Mumbai! Yeah, sure! The city of dreams and disasters. Traffic and terrorism. Slums and skyscrapers. Bollywood and bhais. Corruption and ‘cop’ulation. Cutting chai and ‘cut-pieces’. The city of extremes. It’s maxed out – Mumbai.
It’s raging war against the underbelly of the city. Two daredevil encounter cops, Pratap Pandit (Sonu Sood) and Arun Inamdar ( Naseeruddin Shah) are on a mission to shoot-at-sight. Ready to gun down anything (pointlessly) – but their power, ego and mean motives. Pandit, the young, fiercely ambitious and brutally brave cop (oh yes, he boasts of 150 medals, for a ‘hit’ rate that beats the count of tab tak chappan. No comparison with Nana please), is embroiled in a series of conspiracies, contract killings and suspicious criminal connections. Inamdar, a much senior and silently devious cop (with as many grey shades as grey hair), has a personal vendetta against Pandit, and has vowed to out-trigger his ‘body-count’ (even if it means throwing in some farzi encounters). The brief is simple, shoot-at-sight-as-you-like. The gritty drama sees a dash of glamour with a slightly-short-of-sizzle item number (Hazel Keech), and fleeting emotional moments between Pandit and his patni ( Neha Dhupia), his pretty pillar of strength.
This no-holds-barred game of ‘shoot-to-success’, happens while a conniving neta, Tiwari (Vinay Pathak), plots his own political ambition; and a diligent reporter, Ashwin (Amit Sadh), who believes in nothing but sach befriends the sharp shooters (over beer and kheema pau), breaks sensational news as it’s happening – from the cops’ mouth. Eventually, Mumbai’s ‘clean-up’ act turns into an unwarranted bloody affair, the dirty power-play turns into a death trap, and there’s no way anyone can ‘cop-out’.
In his first lead role, Sonu Sood, gets his chance to play a Chulbul Pandey, (minus the comedy, though in true Dabangg style). With ample confidence and flair, he displays a gamut of moods and emotions that his chequered character demands.
Naseeruddin, as the vengeful, angry old cop, stranger to sympathy, doesn’t belt out his usual knock-out performance. For an actor of his stature and skill, his role is partially sketched, and he’s left with no choice but to bite the bullet.

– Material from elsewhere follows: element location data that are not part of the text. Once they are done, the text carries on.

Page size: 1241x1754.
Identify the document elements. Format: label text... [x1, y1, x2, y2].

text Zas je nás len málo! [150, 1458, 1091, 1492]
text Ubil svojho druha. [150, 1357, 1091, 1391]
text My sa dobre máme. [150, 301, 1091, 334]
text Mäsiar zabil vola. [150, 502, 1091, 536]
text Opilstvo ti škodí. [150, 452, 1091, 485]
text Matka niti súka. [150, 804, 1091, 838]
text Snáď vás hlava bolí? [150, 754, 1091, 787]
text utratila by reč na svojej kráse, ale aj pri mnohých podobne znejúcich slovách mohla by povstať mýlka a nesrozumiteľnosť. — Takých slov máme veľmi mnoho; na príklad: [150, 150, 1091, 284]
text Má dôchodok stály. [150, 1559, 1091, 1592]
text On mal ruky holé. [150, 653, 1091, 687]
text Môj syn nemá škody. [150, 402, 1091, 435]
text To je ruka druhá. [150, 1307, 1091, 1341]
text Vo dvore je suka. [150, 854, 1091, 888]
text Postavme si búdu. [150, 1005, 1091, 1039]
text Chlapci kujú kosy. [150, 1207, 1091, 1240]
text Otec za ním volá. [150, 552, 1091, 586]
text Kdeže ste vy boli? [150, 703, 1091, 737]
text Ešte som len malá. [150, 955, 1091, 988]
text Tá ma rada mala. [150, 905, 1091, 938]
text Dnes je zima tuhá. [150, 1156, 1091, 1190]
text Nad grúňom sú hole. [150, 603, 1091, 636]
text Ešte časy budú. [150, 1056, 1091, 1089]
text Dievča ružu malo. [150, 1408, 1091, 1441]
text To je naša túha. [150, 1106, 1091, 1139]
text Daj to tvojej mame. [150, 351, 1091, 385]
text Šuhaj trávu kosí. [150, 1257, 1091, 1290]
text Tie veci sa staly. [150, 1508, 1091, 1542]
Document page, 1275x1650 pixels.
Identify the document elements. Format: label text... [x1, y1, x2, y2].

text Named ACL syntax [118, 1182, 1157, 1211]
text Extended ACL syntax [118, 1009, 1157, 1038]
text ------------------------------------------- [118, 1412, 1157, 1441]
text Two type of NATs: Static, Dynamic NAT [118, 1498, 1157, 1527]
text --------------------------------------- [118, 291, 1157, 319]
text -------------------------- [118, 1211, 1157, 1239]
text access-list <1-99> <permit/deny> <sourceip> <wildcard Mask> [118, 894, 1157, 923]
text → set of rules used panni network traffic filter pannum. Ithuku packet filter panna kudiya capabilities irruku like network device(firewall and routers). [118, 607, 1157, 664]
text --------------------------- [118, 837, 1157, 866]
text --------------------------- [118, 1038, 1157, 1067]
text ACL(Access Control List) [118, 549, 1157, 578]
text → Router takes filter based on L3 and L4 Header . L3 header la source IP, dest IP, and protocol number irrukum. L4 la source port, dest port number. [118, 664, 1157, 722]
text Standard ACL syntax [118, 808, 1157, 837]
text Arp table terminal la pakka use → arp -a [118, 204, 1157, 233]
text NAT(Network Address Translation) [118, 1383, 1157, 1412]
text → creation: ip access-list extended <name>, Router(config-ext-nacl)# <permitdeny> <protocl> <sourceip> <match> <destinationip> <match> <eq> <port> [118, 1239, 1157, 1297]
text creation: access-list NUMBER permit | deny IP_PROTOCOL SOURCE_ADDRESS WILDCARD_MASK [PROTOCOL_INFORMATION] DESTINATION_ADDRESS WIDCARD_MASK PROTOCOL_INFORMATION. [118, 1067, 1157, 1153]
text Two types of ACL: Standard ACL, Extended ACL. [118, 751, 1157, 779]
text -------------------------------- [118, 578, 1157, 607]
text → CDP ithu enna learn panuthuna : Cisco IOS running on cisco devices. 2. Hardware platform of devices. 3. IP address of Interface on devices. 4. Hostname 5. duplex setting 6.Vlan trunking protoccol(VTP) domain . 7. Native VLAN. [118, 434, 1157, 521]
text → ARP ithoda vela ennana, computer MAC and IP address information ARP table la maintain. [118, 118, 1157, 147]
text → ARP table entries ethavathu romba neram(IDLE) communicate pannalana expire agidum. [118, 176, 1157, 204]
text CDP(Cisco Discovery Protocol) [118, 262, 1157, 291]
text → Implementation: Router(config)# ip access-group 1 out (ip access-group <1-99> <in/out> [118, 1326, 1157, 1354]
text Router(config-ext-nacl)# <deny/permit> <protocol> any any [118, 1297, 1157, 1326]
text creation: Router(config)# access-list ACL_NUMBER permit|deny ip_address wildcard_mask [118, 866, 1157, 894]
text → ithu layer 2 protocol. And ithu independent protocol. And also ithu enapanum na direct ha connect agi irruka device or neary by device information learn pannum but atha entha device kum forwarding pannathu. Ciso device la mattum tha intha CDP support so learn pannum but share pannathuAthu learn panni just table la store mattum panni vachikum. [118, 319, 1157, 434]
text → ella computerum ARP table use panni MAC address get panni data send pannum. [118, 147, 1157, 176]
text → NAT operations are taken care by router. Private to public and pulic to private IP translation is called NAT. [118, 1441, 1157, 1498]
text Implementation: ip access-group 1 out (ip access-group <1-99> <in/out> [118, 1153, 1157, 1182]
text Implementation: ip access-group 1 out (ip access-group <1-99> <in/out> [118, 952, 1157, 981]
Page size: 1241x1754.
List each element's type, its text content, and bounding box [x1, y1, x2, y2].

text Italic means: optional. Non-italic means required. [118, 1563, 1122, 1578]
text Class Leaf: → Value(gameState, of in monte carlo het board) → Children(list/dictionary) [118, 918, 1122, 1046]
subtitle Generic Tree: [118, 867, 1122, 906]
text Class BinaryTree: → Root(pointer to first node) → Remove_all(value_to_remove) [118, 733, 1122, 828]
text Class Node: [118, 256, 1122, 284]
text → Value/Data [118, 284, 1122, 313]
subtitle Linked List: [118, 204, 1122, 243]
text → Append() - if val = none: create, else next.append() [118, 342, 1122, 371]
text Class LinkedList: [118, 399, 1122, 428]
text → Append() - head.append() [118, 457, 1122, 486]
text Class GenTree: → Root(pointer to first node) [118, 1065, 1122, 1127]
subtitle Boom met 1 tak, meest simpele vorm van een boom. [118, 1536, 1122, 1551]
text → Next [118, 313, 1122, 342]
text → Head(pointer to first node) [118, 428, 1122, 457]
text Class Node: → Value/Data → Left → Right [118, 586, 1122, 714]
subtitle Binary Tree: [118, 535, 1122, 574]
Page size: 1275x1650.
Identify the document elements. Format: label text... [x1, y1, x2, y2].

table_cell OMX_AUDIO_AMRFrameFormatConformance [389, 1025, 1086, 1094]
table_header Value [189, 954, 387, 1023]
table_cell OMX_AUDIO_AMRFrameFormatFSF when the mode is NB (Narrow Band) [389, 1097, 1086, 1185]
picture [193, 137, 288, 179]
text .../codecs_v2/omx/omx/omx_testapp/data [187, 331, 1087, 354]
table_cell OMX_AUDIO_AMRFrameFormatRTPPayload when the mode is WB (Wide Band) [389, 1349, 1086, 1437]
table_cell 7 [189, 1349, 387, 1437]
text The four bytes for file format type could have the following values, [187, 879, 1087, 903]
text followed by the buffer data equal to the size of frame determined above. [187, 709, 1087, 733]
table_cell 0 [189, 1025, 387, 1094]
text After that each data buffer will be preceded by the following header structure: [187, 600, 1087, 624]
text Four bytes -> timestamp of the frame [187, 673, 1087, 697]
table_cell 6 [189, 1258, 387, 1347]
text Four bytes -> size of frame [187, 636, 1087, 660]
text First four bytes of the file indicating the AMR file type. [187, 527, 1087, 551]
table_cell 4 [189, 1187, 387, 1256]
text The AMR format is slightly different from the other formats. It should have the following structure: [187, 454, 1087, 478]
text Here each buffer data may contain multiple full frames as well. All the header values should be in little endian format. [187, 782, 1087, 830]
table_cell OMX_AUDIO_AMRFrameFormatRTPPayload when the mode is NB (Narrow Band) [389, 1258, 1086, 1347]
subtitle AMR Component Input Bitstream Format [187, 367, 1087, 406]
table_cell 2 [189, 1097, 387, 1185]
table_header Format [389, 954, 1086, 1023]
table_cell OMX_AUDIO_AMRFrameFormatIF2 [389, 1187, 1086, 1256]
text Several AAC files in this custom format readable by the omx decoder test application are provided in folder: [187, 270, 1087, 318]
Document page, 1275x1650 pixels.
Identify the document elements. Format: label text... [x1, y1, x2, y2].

The usually comical Vinay Pathak puts up believable act as a sly politician, with wise-cracks and disposable gyaan. Neha Dhupia plays the wifely act to the tee, and pleasantly breezes through the role.
Director Kabeer Kaushik, has a good force of actors here and a gripping premise (with strong references to prominent encounter cops from recent past), but he doesn’t quite lead the way. There are scenes where he triggers good performances, but with the inclusion of too many facts, figures and case files, it loses entertainment value. And gradually the plot fades into dark gullies of our big, bad Maximum city.
You can take a ‘shot’ at this one if you want, but remember you’re not at gun-point, really.
Two encounter specialists get into a ruthless, head-on battle for maximum power and control; and are willing to go any extent to up the ‘headcount’ to fuel their selfish ambitions.